高齢者の身体と疾病の特徴2 一般的な高齢者の身体的特徴

高齢者の身体と疾病の特徴について、一般的な高齢者の身体的特徴を紹介します。これは日本医師会の資料を改変して作成したものです。

◎一般的な高齢者の身体的特徴
(1)予備力の低下
 病気にかかりやすくなる
(2)内部環境の恒常性維持機能の低下
 環境の変化に適応する能力が低下する
a)体温調整能力の低下
 例えば外気温が高いと体温が上昇してしまうことがある。
b)水・電解質バランスの異常
 発熱、下痢、嘔吐などにより容易に脱水症状を起こす。
c)耐糖能の低下
 血糖値を一定に維持する能力の低下。インスリンや経口糖尿病薬治療を受けている糖尿病患者は低血糖を起こしやすくなる。
d)血圧の変化
 加齢とともに血圧は上昇する傾向になる。
(3)複数の病気や症状をもっている
 治療もするが障害が残ったり、慢性化しやすくなる。
(4)症状が教科書どおりには現れない
 診断の基準となる症状や兆候がはっきりしないことが多い。

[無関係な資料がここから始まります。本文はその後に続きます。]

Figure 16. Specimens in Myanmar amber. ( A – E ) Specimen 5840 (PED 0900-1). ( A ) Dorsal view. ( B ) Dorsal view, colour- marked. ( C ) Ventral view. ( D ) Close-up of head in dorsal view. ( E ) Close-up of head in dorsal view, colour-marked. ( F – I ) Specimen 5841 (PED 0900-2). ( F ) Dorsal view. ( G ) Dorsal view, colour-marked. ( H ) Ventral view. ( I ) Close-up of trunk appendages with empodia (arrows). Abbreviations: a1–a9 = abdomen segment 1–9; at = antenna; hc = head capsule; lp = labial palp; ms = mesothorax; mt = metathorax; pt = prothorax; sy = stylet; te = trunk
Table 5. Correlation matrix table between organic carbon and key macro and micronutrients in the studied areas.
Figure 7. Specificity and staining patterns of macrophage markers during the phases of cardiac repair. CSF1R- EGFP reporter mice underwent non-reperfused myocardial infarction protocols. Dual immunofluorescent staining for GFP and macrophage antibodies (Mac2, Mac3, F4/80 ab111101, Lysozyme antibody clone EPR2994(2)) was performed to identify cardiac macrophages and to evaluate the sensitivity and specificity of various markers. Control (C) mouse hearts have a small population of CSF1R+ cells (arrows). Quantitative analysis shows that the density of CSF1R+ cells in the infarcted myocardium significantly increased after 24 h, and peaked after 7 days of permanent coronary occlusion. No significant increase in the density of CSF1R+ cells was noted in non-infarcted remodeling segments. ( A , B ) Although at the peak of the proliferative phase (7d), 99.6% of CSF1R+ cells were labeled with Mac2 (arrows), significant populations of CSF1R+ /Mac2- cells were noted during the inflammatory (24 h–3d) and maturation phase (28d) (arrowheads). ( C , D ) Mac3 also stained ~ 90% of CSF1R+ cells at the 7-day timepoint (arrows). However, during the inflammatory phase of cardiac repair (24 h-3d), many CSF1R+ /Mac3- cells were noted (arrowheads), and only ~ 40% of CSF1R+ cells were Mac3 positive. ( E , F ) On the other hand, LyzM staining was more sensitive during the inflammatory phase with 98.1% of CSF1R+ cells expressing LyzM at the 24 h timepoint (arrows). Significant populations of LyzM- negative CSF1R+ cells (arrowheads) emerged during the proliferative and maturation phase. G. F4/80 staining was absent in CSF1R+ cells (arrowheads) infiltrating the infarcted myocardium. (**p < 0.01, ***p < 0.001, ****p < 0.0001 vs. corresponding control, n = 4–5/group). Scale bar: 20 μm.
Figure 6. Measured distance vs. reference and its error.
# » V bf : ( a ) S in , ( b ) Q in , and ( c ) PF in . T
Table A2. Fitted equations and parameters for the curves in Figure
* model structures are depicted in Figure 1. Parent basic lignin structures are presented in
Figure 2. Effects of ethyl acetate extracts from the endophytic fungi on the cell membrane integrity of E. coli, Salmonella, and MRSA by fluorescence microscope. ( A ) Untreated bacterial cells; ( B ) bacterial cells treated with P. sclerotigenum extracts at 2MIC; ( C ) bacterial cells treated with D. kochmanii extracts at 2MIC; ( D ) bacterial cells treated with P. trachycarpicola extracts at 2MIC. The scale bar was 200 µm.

例えば肺炎の一般的な症状といわれる高熱・咳・白血球増多も、高齢者の場合50〜60%しかみられないといわれている。
(5)現疾患と関係のない合併症を起こしやすい
 病気により安静・臥床が長期にわたると、関節の拘縮、褥瘡の発症、深部静脈血栓症、尿路感染などさまざまな合併症を起こしやすくなる。
(6)感覚器機能の低下
 視力障害、聴力障害などが現れる。